AIM OF THE TASK:
Can you quote the by-election results, word for word, from "Broad Oak by-election: 18" up to and including "councillor Harry Hancock."?

SOURCE DOCUMENT:
+ + + + + + +
Bamber Bridge West: 10 October 2024
| Party |  | Candidate | Votes | % | ±% |
|---|---|---|---|---|---|
|  | Labour | David Bollenberg | 253 | 44.8 | –21.6 |
|  | Conservative | Stephen Bridge | 186 | 32.9 | –0.7 |
|  | Liberal Democrats | Paul Valentine | 126 | 22.3 | N/A |
| Majority |  |  | 67 | 11.9 | N/A |
| Turnout |  |  | 569 | 18.2 | –5.6 |
| Registered electors |  |  | 3,131 |  |  |
|  | Labour hold |  | Swing | −10.5 |  |

====Middleforth====

Middleforth by-election: 24 October 2024
| Party |  | Candidate | Votes | % | ±% |
|---|---|---|---|---|---|
|  | Conservative | Joan Burrows | 517 | 46.3 | +20.9 |
|  | Labour | Laura Crawford-Lane | 362 | 32.4 | –25.7 |
|  | Liberal Democrats | Clare Burton-Johnson | 173 | 15.5 | –1.0 |
|  | Green | Ann Moorby | 64 | 5.7 | N/A |
| Majority |  |  | 155 | 13.9 | N/A |
| Turnout |  |  | 1,120 | 19.6 | –10.2 |
| Registered electors |  |  | 5,705 |  |  |
|  | Conservative gain from Labour |  | Swing | +23.3 |  |

====Broad Oak====

Broad Oak by-election: 18 December 2025
| Party |  | Candidate | Votes | % | ±% |
|---|---|---|---|---|---|
|  | Liberal Democrats | Clare Burton-Johnson | 810 | 65.9 | −4.4 |
|  | Reform | Lee James Forshaw | 263 | 21.4 | N/A |
|  | Conservative | Gareth Paul Watson | 95 | 7.7 | −10.8 |
|  | Labour | Andy Rae | 62 | 5 | −13.6 |
| Majority |  |  | 547 | 44.5 | +5.2 |
| Turnout |  |  | 1,230 | 35.3 |  |
|  | Liberal Democrats hold |  | Swing |  |  |

The by-election was caused by the death of Liberal Democrat councillor Harry Hancock.
+ + + + + + +
PROVIDED MATERIAL:
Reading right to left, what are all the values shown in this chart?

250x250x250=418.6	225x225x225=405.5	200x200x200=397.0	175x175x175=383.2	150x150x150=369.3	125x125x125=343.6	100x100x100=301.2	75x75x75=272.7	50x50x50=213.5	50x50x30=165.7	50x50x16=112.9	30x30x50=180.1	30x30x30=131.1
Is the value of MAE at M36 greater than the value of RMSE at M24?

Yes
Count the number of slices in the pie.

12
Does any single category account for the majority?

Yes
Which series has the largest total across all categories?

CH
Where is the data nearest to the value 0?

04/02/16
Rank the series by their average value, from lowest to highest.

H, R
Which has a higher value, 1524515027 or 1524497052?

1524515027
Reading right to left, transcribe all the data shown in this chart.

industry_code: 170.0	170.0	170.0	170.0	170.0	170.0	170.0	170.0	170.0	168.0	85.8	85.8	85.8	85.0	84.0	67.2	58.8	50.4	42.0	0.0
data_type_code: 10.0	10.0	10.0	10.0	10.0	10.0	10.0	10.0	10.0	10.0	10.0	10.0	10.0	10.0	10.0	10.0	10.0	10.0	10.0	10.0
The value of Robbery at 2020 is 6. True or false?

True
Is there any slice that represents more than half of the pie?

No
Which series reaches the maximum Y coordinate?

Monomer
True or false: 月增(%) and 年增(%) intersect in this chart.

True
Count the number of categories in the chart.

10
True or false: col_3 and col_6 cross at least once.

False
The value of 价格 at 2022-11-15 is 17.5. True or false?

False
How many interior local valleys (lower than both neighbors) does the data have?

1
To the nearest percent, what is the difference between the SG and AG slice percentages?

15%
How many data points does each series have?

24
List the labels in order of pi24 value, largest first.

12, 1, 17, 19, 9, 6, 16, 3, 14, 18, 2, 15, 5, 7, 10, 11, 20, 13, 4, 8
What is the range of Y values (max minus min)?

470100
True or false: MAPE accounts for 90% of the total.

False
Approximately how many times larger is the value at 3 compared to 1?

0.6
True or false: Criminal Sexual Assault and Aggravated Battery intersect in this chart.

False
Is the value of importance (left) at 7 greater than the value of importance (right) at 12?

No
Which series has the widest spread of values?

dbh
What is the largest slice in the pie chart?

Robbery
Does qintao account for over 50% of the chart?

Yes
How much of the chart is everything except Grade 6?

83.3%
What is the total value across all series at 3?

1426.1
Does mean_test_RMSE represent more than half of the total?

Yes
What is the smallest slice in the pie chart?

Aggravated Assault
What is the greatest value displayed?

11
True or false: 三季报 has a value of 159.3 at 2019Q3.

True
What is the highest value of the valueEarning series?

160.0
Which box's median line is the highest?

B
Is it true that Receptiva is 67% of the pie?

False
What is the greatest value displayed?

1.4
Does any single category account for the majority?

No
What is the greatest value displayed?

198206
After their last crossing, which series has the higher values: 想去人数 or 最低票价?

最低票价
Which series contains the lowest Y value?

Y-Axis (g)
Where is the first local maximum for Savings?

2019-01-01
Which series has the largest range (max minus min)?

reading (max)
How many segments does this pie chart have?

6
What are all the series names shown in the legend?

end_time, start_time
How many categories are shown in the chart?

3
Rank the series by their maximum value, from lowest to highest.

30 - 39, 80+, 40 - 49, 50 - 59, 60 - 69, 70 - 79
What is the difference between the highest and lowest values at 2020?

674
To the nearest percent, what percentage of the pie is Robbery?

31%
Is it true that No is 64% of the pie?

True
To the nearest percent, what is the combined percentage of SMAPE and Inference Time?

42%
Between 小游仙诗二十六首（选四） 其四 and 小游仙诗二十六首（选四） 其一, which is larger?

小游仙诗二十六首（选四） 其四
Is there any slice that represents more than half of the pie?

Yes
+ + + + + + +
RESPONSE BELOW:
Broad Oak by-election: 18 December 2025
| Party |  | Candidate | Votes | % | ±% |
|---|---|---|---|---|---|
|  | Liberal Democrats | Clare Burton-Johnson | 810 | 65.9 | −4.4 |
|  | Reform | Lee James Forshaw | 263 | 21.4 | N/A |
|  | Conservative | Gareth Paul Watson | 95 | 7.7 | −10.8 |
|  | Labour | Andy Rae | 62 | 5 | −13.6 |
| Majority |  |  | 547 | 44.5 | +5.2 |
| Turnout |  |  | 1,230 | 35.3 |  |
|  | Liberal Democrats hold |  | Swing |  |  |

The by-election was caused by the death of Liberal Democrat councillor Harry Hancock.